── Text excerpt

Appellate Division of the Supreme Court of New York, First Department
Jan 9, 1925
211 App. Div. 347 (N.Y. App. Div. 1925)

Opinion

January 9, 1925.

Appeal from Supreme Court of New York County.

George P. Nicholson, Corporation Counsel [ Willard S. Allen of counsel; John F. O'Brien and Charles C. Marrin with him on the brief], for the appellant.

Dicran Simsarian [ Edward P. Sobel of counsel; John W. Goff, Jr., with him on the brief], for the respondent.


The action was brought to recover damages for the death of plaintiff's intestate. The jury rendered a verdict in favor of the plaintiff and against the defendant for the sum of $2,500.

It is alleged in the complaint that on or about October 4, 1920, Ashod Basmajian, a student of Public School No. 4, at One Hundred and Seventy-third street and Fulton avenue, borough of The Bronx, "was lawfully playing in the playground of said school." "That at the times herein mentioned, the defendant, its servants and janitor, failed and neglected to cover, properly, the stone stairs and stairway leading from the rear playground to the basement of said Public School No. 4 and neglected and recklessly permitted the same to be out of repair, unsafe and dangerous to students playing in the playground of said school. The wire coverings over said stairway and stairs were made of unsuitable material and in an improper manner. The said covering was so improperly made, located and dangerously and negligently maintained, that the same constituted a nuisance dangerous to the life and health of the children playing in said playground. The appearance, form, location, material and manner of maintenance of said wire covering was calculated to and did attract children to play on and about the same, thereby endangering their lives and limbs. That said dangerous condition was well known to defendant who unlawfully permitted it so to exist and continue * * * That by reason of the foregoing facts, on or about October 4th, 1920, while Ashod Basmajian was lawfully playing in said playground, he fell through said wire covering and was killed."

It is further alleged in the complaint that the death of plaintiff's intestate was caused "solely by reason of the negligence of the defendant, and its servants."

These allegations are put in issue by the defendant, and further defendant as an affirmative defense alleges that whatever damages may have been sustained at the time, place and manner set forth in the complaint, were sustained solely through the carelessness and negligence of plaintiff's intestate or through the acts or omissions of third persons over whom the defendant had no control, and not by reason of any carelessness on the part of the defendant, its agents, servants or employees.

────

Stated exercise:
Reproduce the court opinion word for word, starting at "January 9, 1925." and ending at "sum of $2,500.". The records that follow have nothing to do with what's asked here.

── Supplied information

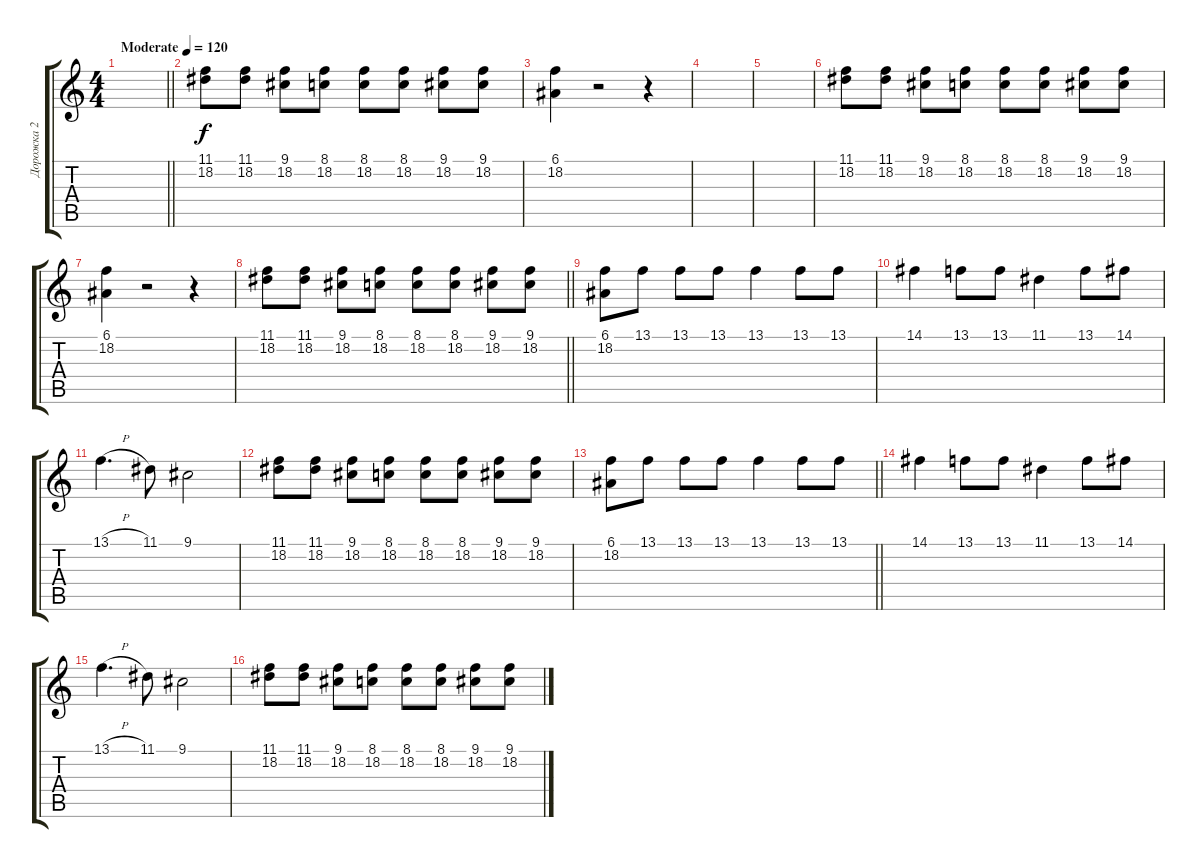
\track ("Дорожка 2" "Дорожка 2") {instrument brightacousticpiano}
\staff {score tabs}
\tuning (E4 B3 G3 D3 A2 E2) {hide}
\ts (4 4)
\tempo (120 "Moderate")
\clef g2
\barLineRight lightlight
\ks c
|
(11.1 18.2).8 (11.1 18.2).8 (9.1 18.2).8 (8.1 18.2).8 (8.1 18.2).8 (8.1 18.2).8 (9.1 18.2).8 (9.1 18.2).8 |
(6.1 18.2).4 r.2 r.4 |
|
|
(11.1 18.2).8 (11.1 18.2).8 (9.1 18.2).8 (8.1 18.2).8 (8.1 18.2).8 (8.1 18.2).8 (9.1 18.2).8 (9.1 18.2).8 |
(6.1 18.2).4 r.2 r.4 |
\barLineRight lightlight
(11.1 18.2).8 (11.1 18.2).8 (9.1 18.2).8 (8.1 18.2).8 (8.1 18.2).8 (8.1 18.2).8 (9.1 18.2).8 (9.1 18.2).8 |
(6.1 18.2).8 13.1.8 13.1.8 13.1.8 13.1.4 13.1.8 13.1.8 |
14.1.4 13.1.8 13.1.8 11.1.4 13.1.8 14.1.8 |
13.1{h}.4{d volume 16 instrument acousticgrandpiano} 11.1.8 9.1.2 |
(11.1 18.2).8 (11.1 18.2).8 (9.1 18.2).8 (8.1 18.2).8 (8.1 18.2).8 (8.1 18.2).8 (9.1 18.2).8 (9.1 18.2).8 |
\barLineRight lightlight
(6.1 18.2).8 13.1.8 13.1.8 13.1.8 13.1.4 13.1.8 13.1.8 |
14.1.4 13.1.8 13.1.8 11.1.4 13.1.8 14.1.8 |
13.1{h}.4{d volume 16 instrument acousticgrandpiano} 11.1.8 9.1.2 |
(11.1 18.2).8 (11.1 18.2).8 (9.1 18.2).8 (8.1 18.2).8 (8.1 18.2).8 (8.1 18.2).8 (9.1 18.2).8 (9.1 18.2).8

────
── Supplied information

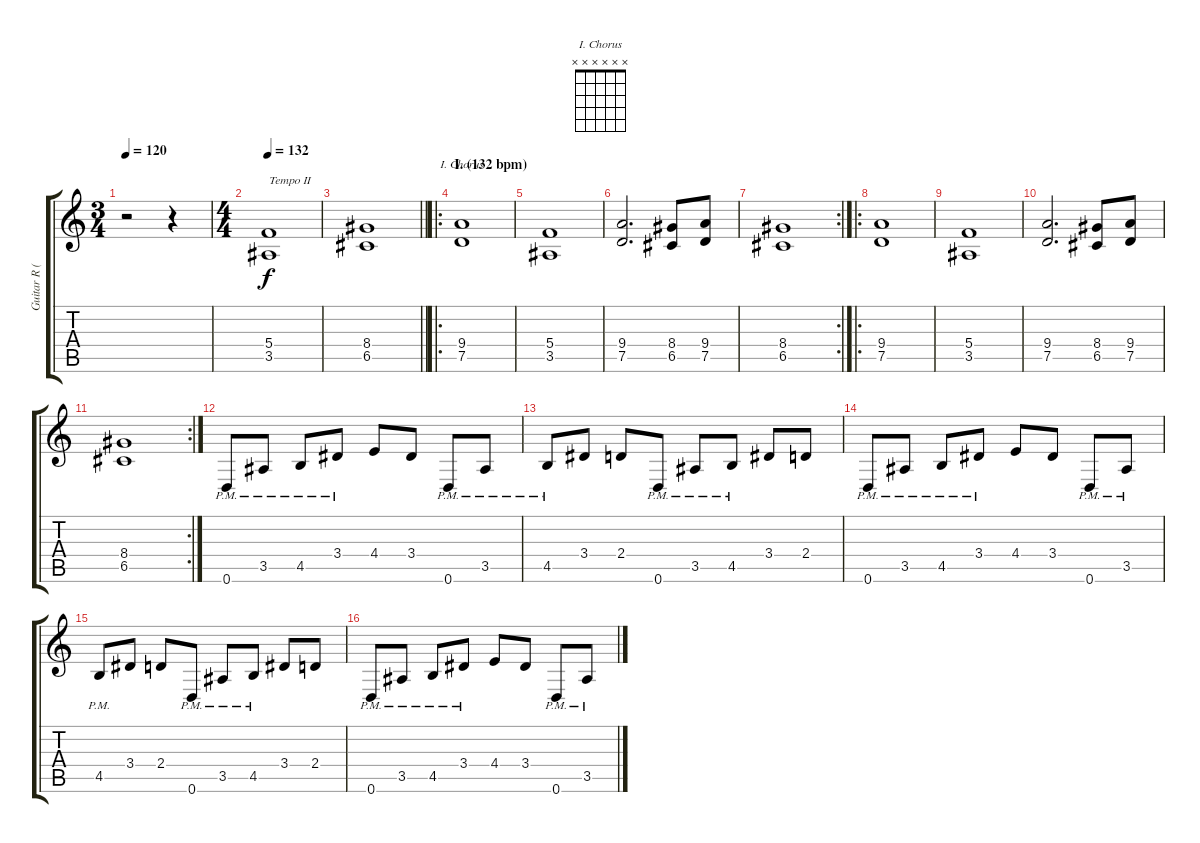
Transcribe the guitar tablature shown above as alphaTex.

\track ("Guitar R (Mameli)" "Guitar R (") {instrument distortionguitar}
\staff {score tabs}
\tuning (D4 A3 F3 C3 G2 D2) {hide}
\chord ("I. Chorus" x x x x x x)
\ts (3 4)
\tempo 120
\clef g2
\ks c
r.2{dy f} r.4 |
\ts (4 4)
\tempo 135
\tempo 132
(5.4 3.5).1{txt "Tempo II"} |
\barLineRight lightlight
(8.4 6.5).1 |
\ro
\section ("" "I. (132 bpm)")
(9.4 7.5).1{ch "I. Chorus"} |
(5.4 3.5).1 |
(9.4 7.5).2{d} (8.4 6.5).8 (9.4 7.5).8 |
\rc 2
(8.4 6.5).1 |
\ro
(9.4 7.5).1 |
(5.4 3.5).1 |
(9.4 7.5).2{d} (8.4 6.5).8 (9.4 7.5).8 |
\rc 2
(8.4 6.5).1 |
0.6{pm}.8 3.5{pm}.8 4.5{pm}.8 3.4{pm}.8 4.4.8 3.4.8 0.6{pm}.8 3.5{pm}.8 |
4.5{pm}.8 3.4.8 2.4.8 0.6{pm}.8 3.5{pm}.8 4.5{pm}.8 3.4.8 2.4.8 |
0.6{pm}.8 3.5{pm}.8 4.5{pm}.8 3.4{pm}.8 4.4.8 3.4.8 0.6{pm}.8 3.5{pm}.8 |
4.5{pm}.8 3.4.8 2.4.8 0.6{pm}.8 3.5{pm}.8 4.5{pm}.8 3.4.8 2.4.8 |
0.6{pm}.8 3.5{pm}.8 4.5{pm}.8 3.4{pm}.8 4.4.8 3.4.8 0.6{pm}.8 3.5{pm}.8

────
── Supplied information

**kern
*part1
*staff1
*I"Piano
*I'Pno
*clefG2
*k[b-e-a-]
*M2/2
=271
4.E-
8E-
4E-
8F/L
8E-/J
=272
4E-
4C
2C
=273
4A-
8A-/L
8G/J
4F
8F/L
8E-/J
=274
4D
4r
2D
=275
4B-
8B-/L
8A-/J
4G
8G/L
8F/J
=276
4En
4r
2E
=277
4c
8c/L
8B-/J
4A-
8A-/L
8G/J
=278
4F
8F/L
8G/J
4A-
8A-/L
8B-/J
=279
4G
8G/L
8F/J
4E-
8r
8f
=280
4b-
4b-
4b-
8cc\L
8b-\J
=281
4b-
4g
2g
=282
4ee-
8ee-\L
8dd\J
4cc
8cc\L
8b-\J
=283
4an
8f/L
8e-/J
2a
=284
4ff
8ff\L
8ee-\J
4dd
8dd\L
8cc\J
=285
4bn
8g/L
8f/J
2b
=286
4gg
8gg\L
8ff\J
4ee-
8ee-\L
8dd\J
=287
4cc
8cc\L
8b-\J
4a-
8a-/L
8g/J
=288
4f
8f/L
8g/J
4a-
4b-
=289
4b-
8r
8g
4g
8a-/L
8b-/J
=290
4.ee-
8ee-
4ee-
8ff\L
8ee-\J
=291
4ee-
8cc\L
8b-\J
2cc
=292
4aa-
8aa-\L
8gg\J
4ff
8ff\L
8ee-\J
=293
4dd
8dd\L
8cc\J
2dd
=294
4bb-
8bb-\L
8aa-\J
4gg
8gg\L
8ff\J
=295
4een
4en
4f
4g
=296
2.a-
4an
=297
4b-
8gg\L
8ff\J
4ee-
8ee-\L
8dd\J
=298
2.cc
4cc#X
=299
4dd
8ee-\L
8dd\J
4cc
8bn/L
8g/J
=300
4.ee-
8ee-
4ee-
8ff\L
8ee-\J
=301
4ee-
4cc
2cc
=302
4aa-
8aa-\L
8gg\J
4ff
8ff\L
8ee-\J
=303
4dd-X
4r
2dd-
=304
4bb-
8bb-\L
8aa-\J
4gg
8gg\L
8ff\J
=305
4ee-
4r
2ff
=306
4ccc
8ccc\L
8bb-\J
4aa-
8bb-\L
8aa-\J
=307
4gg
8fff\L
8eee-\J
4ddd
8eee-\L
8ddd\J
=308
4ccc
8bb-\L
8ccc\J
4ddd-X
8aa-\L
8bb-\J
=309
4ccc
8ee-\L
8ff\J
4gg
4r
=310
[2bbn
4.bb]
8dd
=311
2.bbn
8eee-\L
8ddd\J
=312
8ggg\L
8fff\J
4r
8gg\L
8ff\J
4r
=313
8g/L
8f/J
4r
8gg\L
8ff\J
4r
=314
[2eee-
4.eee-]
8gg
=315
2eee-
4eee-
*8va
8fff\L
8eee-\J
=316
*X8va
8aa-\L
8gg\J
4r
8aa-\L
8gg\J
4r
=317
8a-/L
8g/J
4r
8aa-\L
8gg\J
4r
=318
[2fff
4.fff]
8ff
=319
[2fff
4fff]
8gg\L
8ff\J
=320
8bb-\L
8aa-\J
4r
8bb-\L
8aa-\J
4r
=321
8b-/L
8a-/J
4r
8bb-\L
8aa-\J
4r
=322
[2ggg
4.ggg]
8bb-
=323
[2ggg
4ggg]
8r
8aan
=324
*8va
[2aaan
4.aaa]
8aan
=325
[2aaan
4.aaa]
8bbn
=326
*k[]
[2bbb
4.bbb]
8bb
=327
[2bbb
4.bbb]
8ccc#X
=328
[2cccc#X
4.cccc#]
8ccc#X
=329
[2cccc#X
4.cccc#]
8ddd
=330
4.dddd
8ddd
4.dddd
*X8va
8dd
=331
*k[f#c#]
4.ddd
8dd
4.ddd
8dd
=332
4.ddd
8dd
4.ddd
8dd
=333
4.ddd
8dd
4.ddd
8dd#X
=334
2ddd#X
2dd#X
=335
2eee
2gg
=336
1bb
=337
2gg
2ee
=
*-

────

Solution to this task:
January 9, 1925.

Appeal from Supreme Court of New York County.

George P. Nicholson, Corporation Counsel [ Willard S. Allen of counsel; John F. O'Brien and Charles C. Marrin with him on the brief], for the appellant.

Dicran Simsarian [ Edward P. Sobel of counsel; John W. Goff, Jr., with him on the brief], for the respondent.


The action was brought to recover damages for the death of plaintiff's intestate. The jury rendered a verdict in favor of the plaintiff and against the defendant for the sum of $2,500.